◆ **ACTIVITY**: Copy the full listing exactly.

(DATA FOR THIS TASK begins)

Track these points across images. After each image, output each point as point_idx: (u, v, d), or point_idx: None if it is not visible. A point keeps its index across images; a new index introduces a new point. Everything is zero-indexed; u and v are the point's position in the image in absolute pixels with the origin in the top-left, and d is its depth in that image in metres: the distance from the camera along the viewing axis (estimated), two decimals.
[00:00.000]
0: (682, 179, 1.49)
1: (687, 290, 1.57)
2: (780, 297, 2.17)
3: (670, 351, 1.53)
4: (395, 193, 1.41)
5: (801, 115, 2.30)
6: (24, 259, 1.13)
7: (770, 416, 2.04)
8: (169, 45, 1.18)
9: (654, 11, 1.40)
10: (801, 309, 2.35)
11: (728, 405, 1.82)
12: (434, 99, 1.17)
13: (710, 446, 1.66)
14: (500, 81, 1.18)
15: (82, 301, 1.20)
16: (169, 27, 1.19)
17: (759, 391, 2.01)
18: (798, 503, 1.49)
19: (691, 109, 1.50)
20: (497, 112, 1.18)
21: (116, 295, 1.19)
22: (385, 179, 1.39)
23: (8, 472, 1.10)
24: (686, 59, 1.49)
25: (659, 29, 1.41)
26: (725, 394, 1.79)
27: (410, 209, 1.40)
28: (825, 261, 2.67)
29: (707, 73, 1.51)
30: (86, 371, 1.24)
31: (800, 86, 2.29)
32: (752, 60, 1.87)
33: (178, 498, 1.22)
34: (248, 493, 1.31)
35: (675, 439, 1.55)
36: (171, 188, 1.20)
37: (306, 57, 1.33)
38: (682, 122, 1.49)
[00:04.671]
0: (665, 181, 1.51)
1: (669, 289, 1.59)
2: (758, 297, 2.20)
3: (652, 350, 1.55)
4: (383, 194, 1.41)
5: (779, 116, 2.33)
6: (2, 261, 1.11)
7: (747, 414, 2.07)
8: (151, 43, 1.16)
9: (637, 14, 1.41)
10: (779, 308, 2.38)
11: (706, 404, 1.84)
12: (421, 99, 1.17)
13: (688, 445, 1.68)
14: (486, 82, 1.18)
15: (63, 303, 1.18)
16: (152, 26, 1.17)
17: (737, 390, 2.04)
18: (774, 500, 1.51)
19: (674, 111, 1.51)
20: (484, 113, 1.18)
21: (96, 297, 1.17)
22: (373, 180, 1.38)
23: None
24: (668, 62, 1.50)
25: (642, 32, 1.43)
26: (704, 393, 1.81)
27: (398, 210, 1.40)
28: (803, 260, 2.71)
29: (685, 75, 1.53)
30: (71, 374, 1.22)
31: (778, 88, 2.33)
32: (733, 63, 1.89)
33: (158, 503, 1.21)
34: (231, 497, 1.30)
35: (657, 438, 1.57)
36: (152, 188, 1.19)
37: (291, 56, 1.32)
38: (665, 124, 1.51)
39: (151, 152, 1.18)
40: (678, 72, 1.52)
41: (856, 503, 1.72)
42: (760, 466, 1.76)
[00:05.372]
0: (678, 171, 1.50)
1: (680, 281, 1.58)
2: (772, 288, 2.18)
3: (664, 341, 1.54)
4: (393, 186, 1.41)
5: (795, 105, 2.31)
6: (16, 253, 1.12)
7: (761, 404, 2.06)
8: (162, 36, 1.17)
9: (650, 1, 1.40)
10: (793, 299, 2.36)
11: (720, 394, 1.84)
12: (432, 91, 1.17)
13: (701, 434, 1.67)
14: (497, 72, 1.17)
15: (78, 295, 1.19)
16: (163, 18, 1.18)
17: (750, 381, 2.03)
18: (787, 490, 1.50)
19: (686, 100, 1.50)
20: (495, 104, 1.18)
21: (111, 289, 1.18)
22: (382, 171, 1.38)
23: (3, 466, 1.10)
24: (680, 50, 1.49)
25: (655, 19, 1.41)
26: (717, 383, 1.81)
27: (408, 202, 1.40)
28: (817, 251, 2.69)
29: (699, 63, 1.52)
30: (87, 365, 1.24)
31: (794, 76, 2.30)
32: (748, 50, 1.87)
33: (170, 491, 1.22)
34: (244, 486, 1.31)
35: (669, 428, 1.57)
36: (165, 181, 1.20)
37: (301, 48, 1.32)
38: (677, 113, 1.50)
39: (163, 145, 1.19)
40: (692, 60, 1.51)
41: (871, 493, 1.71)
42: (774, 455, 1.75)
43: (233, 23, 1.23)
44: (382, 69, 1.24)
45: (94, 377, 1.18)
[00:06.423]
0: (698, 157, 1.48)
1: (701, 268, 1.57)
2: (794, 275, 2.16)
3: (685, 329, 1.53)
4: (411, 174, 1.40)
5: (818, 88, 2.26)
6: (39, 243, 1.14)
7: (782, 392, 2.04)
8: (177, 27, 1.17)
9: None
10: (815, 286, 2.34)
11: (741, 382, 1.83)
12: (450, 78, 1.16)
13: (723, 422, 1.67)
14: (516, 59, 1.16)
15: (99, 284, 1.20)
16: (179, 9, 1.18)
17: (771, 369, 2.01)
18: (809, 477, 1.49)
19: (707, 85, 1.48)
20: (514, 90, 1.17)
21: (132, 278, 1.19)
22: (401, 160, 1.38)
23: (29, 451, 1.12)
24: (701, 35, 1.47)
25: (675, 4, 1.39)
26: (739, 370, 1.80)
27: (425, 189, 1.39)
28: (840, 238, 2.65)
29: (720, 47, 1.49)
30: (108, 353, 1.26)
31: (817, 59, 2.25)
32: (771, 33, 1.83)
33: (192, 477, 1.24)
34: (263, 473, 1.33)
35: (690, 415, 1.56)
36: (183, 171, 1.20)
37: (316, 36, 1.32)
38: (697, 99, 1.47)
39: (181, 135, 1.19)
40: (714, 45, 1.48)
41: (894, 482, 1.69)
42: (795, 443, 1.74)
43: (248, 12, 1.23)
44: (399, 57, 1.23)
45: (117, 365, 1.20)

(DATA FOR THIS TASK ends)

◆ **REPLY TO THE TASK**:
Track these points across images. After each image, output each point as point_idx: (u, v, d), or point_idx: None if it is not visible. A point keeps its index across images; a new index introduces a new point. Everything is zero-indexed; u and v are the point's position in the image in absolute pixels with the origin in the top-left, and d is its depth in that image in metres: the distance from the camera along the viewing axis (estimated), two decimals.
[00:00.000]
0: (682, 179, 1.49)
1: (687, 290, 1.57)
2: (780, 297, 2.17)
3: (670, 351, 1.53)
4: (395, 193, 1.41)
5: (801, 115, 2.30)
6: (24, 259, 1.13)
7: (770, 416, 2.04)
8: (169, 45, 1.18)
9: (654, 11, 1.40)
10: (801, 309, 2.35)
11: (728, 405, 1.82)
12: (434, 99, 1.17)
13: (710, 446, 1.66)
14: (500, 81, 1.18)
15: (82, 301, 1.20)
16: (169, 27, 1.19)
17: (759, 391, 2.01)
18: (798, 503, 1.49)
19: (691, 109, 1.50)
20: (497, 112, 1.18)
21: (116, 295, 1.19)
22: (385, 179, 1.39)
23: (8, 472, 1.10)
24: (686, 59, 1.49)
25: (659, 29, 1.41)
26: (725, 394, 1.79)
27: (410, 209, 1.40)
28: (825, 261, 2.67)
29: (707, 73, 1.51)
30: (86, 371, 1.24)
31: (800, 86, 2.29)
32: (752, 60, 1.87)
33: (178, 498, 1.22)
34: (248, 493, 1.31)
35: (675, 439, 1.55)
36: (171, 188, 1.20)
37: (306, 57, 1.33)
38: (682, 122, 1.49)
[00:04.671]
0: (665, 181, 1.51)
1: (669, 289, 1.59)
2: (758, 297, 2.20)
3: (652, 350, 1.55)
4: (383, 194, 1.41)
5: (779, 116, 2.33)
6: (2, 261, 1.11)
7: (747, 414, 2.07)
8: (151, 43, 1.16)
9: (637, 14, 1.41)
10: (779, 308, 2.38)
11: (706, 404, 1.84)
12: (421, 99, 1.17)
13: (688, 445, 1.68)
14: (486, 82, 1.18)
15: (63, 303, 1.18)
16: (152, 26, 1.17)
17: (737, 390, 2.04)
18: (774, 500, 1.51)
19: (674, 111, 1.51)
20: (484, 113, 1.18)
21: (96, 297, 1.17)
22: (373, 180, 1.38)
23: None
24: (668, 62, 1.50)
25: (642, 32, 1.43)
26: (704, 393, 1.81)
27: (398, 210, 1.40)
28: (803, 260, 2.71)
29: (685, 75, 1.53)
30: (71, 374, 1.22)
31: (778, 88, 2.33)
32: (733, 63, 1.89)
33: (158, 503, 1.21)
34: (231, 497, 1.30)
35: (657, 438, 1.57)
36: (152, 188, 1.19)
37: (291, 56, 1.32)
38: (665, 124, 1.51)
39: (151, 152, 1.18)
40: (678, 72, 1.52)
41: (856, 503, 1.72)
42: (760, 466, 1.76)
[00:05.372]
0: (678, 171, 1.50)
1: (680, 281, 1.58)
2: (772, 288, 2.18)
3: (664, 341, 1.54)
4: (393, 186, 1.41)
5: (795, 105, 2.31)
6: (16, 253, 1.12)
7: (761, 404, 2.06)
8: (162, 36, 1.17)
9: (650, 1, 1.40)
10: (793, 299, 2.36)
11: (720, 394, 1.84)
12: (432, 91, 1.17)
13: (701, 434, 1.67)
14: (497, 72, 1.17)
15: (78, 295, 1.19)
16: (163, 18, 1.18)
17: (750, 381, 2.03)
18: (787, 490, 1.50)
19: (686, 100, 1.50)
20: (495, 104, 1.18)
21: (111, 289, 1.18)
22: (382, 171, 1.38)
23: (3, 466, 1.10)
24: (680, 50, 1.49)
25: (655, 19, 1.41)
26: (717, 383, 1.81)
27: (408, 202, 1.40)
28: (817, 251, 2.69)
29: (699, 63, 1.52)
30: (87, 365, 1.24)
31: (794, 76, 2.30)
32: (748, 50, 1.87)
33: (170, 491, 1.22)
34: (244, 486, 1.31)
35: (669, 428, 1.57)
36: (165, 181, 1.20)
37: (301, 48, 1.32)
38: (677, 113, 1.50)
39: (163, 145, 1.19)
40: (692, 60, 1.51)
41: (871, 493, 1.71)
42: (774, 455, 1.75)
43: (233, 23, 1.23)
44: (382, 69, 1.24)
45: (94, 377, 1.18)
[00:06.423]
0: (698, 157, 1.48)
1: (701, 268, 1.57)
2: (794, 275, 2.16)
3: (685, 329, 1.53)
4: (411, 174, 1.40)
5: (818, 88, 2.26)
6: (39, 243, 1.14)
7: (782, 392, 2.04)
8: (177, 27, 1.17)
9: None
10: (815, 286, 2.34)
11: (741, 382, 1.83)
12: (450, 78, 1.16)
13: (723, 422, 1.67)
14: (516, 59, 1.16)
15: (99, 284, 1.20)
16: (179, 9, 1.18)
17: (771, 369, 2.01)
18: (809, 477, 1.49)
19: (707, 85, 1.48)
20: (514, 90, 1.17)
21: (132, 278, 1.19)
22: (401, 160, 1.38)
23: (29, 451, 1.12)
24: (701, 35, 1.47)
25: (675, 4, 1.39)
26: (739, 370, 1.80)
27: (425, 189, 1.39)
28: (840, 238, 2.65)
29: (720, 47, 1.49)
30: (108, 353, 1.26)
31: (817, 59, 2.25)
32: (771, 33, 1.83)
33: (192, 477, 1.24)
34: (263, 473, 1.33)
35: (690, 415, 1.56)
36: (183, 171, 1.20)
37: (316, 36, 1.32)
38: (697, 99, 1.47)
39: (181, 135, 1.19)
40: (714, 45, 1.48)
41: (894, 482, 1.69)
42: (795, 443, 1.74)
43: (248, 12, 1.23)
44: (399, 57, 1.23)
45: (117, 365, 1.20)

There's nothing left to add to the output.